**JOBS**
**a.** For the thread on negation logic, decide whether each statement agrees with it, answering yes or no and quoting the words of the thread that decide it. (i) The question asks that no negation symbol be left in front of a parenthetical clause. (ii) The reply beginning "Alright" ends by wishing the reader good luck. (iii) The reply beginning "Hello" is addressed to chiph588@.
**b.** Please repeat the part of the thread on negation logic starting at "(p ^ ¬¬q) ^ ¬(p v q)" and ending at "3. Hello, chiph588@!", word for word.

1. ## Negation Logic

Write the negation of the logical expression $(p \rightarrow \neg q) \wedge (p \vee q)$. Simplify it to the point where the negation symbol appears only in front of the variables $p$ and $q$, do not leave the negation symbol in front of a parenthetical clause.

Is the answer $(\neg q \wedge \neg p) \vee (\neg p \wedge \neg q)$?

2. Alright, I'll try to walk you though this:

¬ [(p -> ¬q) ^ (p v q)]

because of ¬(p^q)=¬p v ¬q we get

¬ (p -> ¬q) v ¬(p v q)

because of ¬(p->q)=p^¬q we get

(p ^ ¬¬q) ^ ¬(p v q)

because of ¬(p v q)=¬p^¬q we get

(p ^ ¬¬q) ^ (¬p ^ ¬q)

From there we just simplify and get:

(p ^ q) ^ (¬p ^ ¬q)

Hope that helps!

3. Hello, chiph588@!

Write the negation of: . $(p \to \sim q) \wedge (p \vee q)$
$\sim\bigg[(p\to \sim q) \wedge (p \vee q)\bigg]$

. . $= \;\sim\bigg[(\sim p \:\vee \sim q) \vee (p \vee q)\bigg]$

. . $= \;\sim(\sim p\: \vee \sim q)\: \vee \sim(p \vee q)$

. . $= \;(p \wedge q) \vee (\sim p \:\wedge \sim q)$

. . $= \;\bigg[(p \wedge q) \:\vee \sim p\bigg] \wedge \bigg[(p \wedge q) \vee \sim q\bigg]$

. . $= \;\bigg[(p \:\vee \sim p) \wedge (q \:\vee \sim p)\bigg] \wedge \bigg[(p \:\vee \sim q) \wedge (q \:\vee \sim q)\bigg]$

. . $= \;\bigg[t \wedge (q \:\vee \sim p)\bigg] \wedge \bigg[(p \:\vee \sim q) \wedge t\bigg]$

. . $= \;(q \:\vee \sim p) \wedge (p\: \vee \sim q)$

. . $= \;(\sim p \vee q) \wedge (\sim q \vee p)$

. . $= \;(p \to q) \wedge (q \to p)$

. . $= \;p \Longleftrightarrow q$

**INFORMATION SHOWN**
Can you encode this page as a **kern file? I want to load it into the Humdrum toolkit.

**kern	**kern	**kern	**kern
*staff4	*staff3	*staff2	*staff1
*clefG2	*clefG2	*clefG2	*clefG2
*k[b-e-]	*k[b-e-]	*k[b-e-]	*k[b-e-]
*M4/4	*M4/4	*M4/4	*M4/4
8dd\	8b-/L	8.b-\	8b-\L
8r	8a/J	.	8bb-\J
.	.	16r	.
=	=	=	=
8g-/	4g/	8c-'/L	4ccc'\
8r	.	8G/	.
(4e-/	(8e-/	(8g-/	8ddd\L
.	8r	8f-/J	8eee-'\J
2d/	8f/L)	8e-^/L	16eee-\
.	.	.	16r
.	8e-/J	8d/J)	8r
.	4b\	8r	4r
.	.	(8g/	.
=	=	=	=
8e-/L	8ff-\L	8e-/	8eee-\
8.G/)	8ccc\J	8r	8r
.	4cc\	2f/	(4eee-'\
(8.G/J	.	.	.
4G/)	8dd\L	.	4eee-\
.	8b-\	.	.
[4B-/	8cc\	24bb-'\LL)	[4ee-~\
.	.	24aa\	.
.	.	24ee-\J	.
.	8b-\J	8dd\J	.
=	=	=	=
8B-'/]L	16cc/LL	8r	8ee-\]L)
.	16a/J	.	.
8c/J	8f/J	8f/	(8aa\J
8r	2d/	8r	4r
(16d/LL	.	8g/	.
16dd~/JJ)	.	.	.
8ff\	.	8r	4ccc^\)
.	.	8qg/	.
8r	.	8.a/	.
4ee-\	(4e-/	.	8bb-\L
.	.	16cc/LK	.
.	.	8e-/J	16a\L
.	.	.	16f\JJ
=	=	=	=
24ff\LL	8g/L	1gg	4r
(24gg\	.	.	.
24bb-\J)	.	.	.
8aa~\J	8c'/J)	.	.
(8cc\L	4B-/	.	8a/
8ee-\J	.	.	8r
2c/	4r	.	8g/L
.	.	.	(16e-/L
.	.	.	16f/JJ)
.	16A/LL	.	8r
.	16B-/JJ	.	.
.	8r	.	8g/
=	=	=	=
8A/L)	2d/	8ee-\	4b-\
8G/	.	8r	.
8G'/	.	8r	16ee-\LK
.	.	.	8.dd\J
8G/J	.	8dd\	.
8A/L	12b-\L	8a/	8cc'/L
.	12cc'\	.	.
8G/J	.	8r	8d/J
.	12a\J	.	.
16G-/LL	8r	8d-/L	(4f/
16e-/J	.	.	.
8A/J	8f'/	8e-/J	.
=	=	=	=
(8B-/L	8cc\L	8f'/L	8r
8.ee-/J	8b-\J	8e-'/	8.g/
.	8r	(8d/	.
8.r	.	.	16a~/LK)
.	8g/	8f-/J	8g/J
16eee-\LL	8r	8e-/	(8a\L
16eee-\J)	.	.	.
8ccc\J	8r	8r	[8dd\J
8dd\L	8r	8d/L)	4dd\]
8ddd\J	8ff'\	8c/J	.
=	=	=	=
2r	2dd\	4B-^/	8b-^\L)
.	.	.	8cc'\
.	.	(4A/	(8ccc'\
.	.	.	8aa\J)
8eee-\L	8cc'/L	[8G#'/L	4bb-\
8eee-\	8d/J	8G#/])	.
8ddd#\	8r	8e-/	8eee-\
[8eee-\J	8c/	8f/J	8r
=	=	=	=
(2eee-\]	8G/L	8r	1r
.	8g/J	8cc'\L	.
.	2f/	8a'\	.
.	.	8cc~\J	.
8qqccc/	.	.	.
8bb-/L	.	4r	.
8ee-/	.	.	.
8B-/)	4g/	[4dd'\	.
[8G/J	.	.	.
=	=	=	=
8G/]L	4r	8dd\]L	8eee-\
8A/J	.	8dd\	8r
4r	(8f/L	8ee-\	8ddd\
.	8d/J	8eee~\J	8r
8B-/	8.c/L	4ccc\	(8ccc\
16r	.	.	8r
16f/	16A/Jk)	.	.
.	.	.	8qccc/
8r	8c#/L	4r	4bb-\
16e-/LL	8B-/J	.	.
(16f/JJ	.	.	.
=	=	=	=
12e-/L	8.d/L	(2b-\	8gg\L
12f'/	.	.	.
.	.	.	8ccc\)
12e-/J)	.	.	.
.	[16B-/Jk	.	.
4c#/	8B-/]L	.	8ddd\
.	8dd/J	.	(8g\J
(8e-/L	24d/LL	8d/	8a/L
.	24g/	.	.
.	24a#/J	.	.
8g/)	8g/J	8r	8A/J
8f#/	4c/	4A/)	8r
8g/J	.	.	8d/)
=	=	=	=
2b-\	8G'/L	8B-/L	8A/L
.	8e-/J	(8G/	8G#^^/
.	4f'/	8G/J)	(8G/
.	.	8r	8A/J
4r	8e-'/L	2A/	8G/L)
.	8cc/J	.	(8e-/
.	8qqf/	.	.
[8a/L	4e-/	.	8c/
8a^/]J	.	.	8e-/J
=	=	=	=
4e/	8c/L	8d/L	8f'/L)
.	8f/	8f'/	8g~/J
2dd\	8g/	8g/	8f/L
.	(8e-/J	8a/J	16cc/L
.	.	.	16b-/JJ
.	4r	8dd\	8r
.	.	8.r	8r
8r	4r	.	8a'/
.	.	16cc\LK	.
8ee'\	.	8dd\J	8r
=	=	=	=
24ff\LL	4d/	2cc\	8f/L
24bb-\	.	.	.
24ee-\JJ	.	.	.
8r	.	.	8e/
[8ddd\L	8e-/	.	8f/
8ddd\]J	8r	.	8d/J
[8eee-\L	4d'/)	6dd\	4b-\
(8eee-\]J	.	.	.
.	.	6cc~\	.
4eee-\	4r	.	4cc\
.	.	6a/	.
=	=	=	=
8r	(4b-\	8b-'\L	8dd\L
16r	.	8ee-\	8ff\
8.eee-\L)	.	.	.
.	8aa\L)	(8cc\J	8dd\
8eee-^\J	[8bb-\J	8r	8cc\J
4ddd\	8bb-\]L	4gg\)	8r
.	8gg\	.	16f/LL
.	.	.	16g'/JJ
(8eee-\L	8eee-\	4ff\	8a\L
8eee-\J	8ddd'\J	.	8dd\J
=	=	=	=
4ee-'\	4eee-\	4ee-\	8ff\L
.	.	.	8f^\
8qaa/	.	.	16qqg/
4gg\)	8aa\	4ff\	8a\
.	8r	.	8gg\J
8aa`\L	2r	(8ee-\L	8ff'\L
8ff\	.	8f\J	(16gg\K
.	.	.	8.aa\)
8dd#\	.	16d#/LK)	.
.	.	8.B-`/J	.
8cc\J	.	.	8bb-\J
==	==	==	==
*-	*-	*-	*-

**SOLUTIONS TO THE TASKS**
**a.**
(i) Yes: "do not leave the negation symbol in front of a parenthetical clause"
(ii) No: "Hope that helps!"
(iii) Yes: "Hello, chiph588@!"

**b.**
(p ^ ¬¬q) ^ ¬(p v q)

because of ¬(p v q)=¬p^¬q we get

(p ^ ¬¬q) ^ (¬p ^ ¬q)

From there we just simplify and get:

(p ^ q) ^ (¬p ^ ¬q)

Hope that helps!

3. Hello, chiph588@!